Goat Chops, Rice and Gravy, and Brussels Sprouts

Ingredients

Goat Chops

  • Goat Chops
  • Autry’s batter
  • Clowney Seasoning Salt
  • Olive Oil
  • 1/2 Cup Flour
  • 1/2 onions
  • 1 can of diced tomatoes
  • 1 thinly sliced Carrot
  • 1 pint of heavy cream
  • Grated Cheese

Rice

  • 2 Tbs Butter
  • 2 Cups Water
  • 1 Cup of Rice
  • 1 tsp Salt

Brussels Sprouts

  • Brussels Sprouts
  • 1 Tbs Olive Oil
  • Clowney’s Seasoning Salt
  • 1 tsp Salt
  • 2 Tbs minced Garlic
  • 1/2 Cup Melted Better

 

 

 

 

Directions

Goat Chops

Head Olive Oil in Skillet. Sprinkle both sides of chop with Clowney’s seasoning salt, then batter each side with dry batter, brown chops on both sides and then remove from oil, drain on plate with napkin, and sit aside to rest. Add flour to grease in skillet and stir unit it browns, add onions, add tsp Clowney’s seasoning and cut down heat, add can of diced tomatoes, add carrot, heavy cream and stir. Cut heat down to low and place chops in gravy and simmer. Then place in oven for 15 to 20 minutes to finish. Plate and add grated cheese.

Rice

Melt better in cast iron pot if you have one.
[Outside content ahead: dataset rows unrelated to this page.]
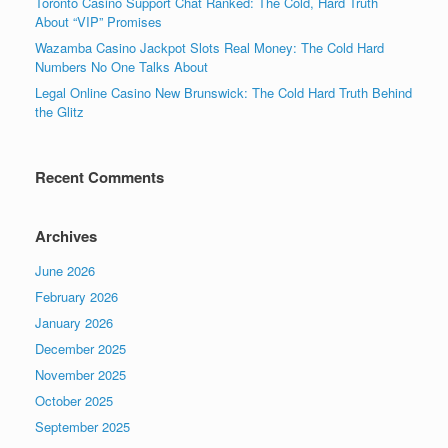
Toronto Casino Support Chat Ranked: The Cold, Hard Truth
About “VIP” Promises
Wazamba Casino Jackpot Slots Real Money: The Cold Hard
Numbers No One Talks About
Legal Online Casino New Brunswick: The Cold Hard Truth Behind
the Glitz
Recent Comments
Archives
June 2026
February 2026
January 2026
December 2025
November 2025
October 2025
September 2025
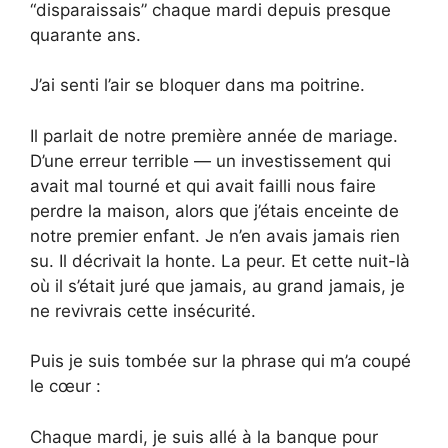
“disparaissais” chaque mardi depuis presque
quarante ans.
J’ai senti l’air se bloquer dans ma poitrine.
Il parlait de notre première année de mariage.
D’une erreur terrible — un investissement qui
avait mal tourné et qui avait failli nous faire
perdre la maison, alors que j’étais enceinte de
notre premier enfant. Je n’en avais jamais rien
su. Il décrivait la honte. La peur. Et cette nuit-là
où il s’était juré que jamais, au grand jamais, je
ne revivrais cette insécurité.
Puis je suis tombée sur la phrase qui m’a coupé
le cœur :
Chaque mardi, je suis allé à la banque pour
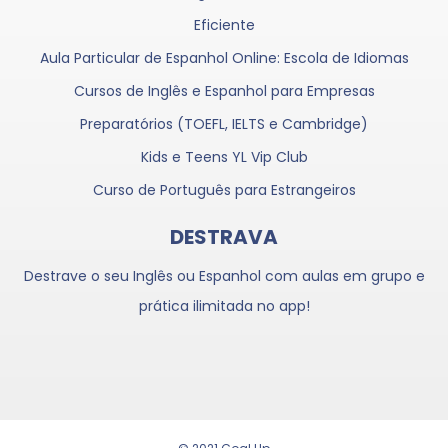
Eficiente
Aula Particular de Espanhol Online: Escola de Idiomas
Cursos de Inglês e Espanhol para Empresas
Preparatórios (TOEFL, IELTS e Cambridge)
Kids e Teens YL Vip Club
Curso de Português para Estrangeiros
DESTRAVA
Destrave o seu Inglês ou Espanhol com aulas em grupo e
prática ilimitada no app!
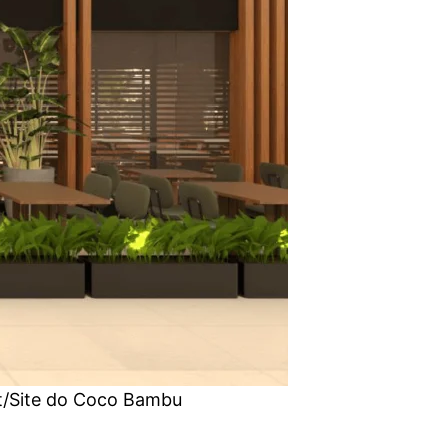
t/Site do Coco Bambu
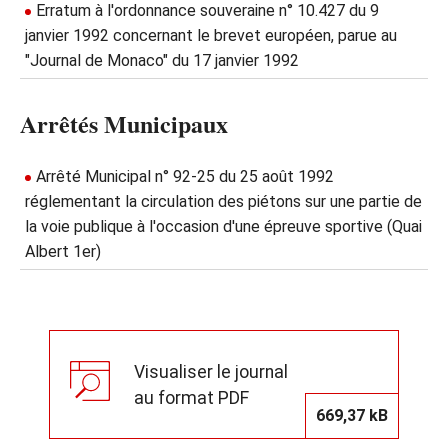
Erratum à l'ordonnance souveraine n° 10.427 du 9
janvier 1992 concernant le brevet européen, parue au
"Journal de Monaco" du 17 janvier 1992
Arrêtés Municipaux
Arrêté Municipal n° 92-25 du 25 août 1992
réglementant la circulation des piétons sur une partie de
la voie publique à l'occasion d'une épreuve sportive (Quai
Albert 1er)
Visualiser le journal
au format PDF
669,37 kB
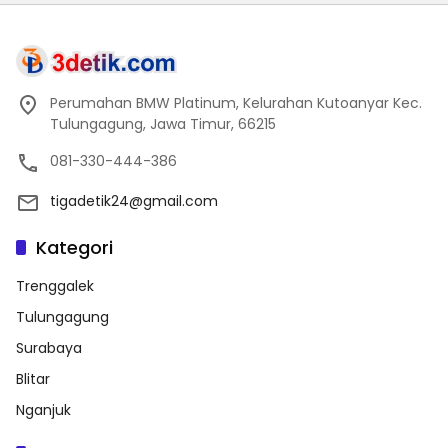
Perumahan BMW Platinum, Kelurahan Kutoanyar Kec.
Tulungagung, Jawa Timur, 66215
081-330-444-386
tigadetik24@gmail.com
Kategori
Trenggalek
Tulungagung
Surabaya
Blitar
Nganjuk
Once butter melts add water and bring to a boil. Add rice and bring to a boil again. Add lid to pot. Turn down heat and let cook until water is almost cooked out.

Brussels Sprouts

Put a small amount of olive oil and place in baking pan. Add Brussels sprouts, Clowney’s seasoning, salt, garlic and top with melted butter. Bake in oven for 30 minutes at 350 degrees.